Hi everyone
I have a problem solving the Riccati type differential equation.
\frac{dU}{dt} = \delta \frac{dD}{dt} - \lambda U - \gamma U^2
I have an array of dimension M for D from which, in my opinion we can get a polynomial and then supply the polynomial into DifferentialEquations.jl routine inside which we can then differentiate and convert back to an array of dimension M.
I also tried using the finite difference approach, but the right-hand side with \frac{dD}{dt} has dimension M-1, which is a problem.
Any help is appreciated.
Use DataInterpolations.jl and grab its derivative?
Thank you so much for your quick response.
I have used the DataInterpolations.jl and generated a p=CubicSpline(D,t) but taking the derivative with the command derivative(p) is not working. To make it work, I have to use convert(Polynomial,p), and then the differentiation is possible, but the nodes are of magnitude 1e16.
Experiment:
- Considering M=11 nodes, with t=collect(0.0:1.0:10) and u=ones(M)
- p=CubicSpline(u,t)
- c=convert(Polynomial,p)
- p_2 = derivative(c)
- p_2.(t) = [1.0, 1045.0, 3.81707e8,1.0225e12 ,2.93529e14, 2.41548e16 ,8.95379e17,1.90888e19,2.71108e20,2.82139e21,2.29657e22]
Apart from this being of large magnitude, it is working.
Is there any possibility that we can have a polynomial of a certain order (like maybe 5 or something) but with a number of nodes that is fixed like M in this case?
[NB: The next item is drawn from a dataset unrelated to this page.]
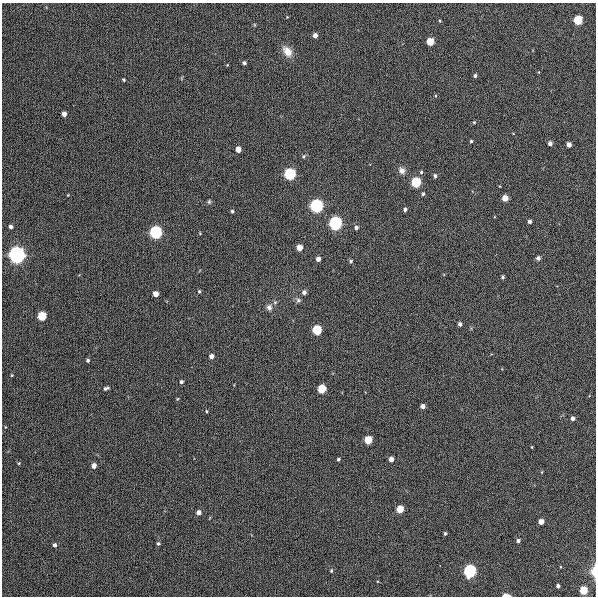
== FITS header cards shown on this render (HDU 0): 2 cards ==
NAXIS1  =                  594
NAXIS2  =                  594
The problem is the conversation to a Polynomial. You could use this instead:
using DataInterpolations
M = 11
ts = 0.0:10.0
u = ones(M)
p = CubicSpline(u, ts)
D = [ DataInterpolations.derivative(p, t) for t in ts]
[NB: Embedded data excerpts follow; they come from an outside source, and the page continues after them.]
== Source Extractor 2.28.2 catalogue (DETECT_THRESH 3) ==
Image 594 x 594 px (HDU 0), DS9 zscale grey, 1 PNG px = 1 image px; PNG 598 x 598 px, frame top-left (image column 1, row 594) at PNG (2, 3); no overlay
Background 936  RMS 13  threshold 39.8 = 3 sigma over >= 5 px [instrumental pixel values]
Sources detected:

If you want the derivative as a function, you could use ForwardDiff or simply define
dp_dt = t -> DataInterpolations.derivative(p, t)
and use that in your ODE problem. (But make sure that p in this setting is not a global variable, but a parameter of the ODE, otherwise it will be unnecessarily slow.)
PS: By the way, you can embed source code with one or three backticks, i.e. ``` source code ```.
Thanks, @SteffenPL, and @ChrisRackauckas. I was able to make it work through your instructions. I was wondering about what if we use Chebyshev polynomial instead of CubicSpline. Would it work provided this number of nodes would go up and polynomial would of order M?
using Polynomials
M = 11
u = ones(M)
p = ChebyshevT(u)
p1 = convert(Polynomial, c)
I would like to have a Chebyshev polynomial of order, say 5, instead of going through all M nodes.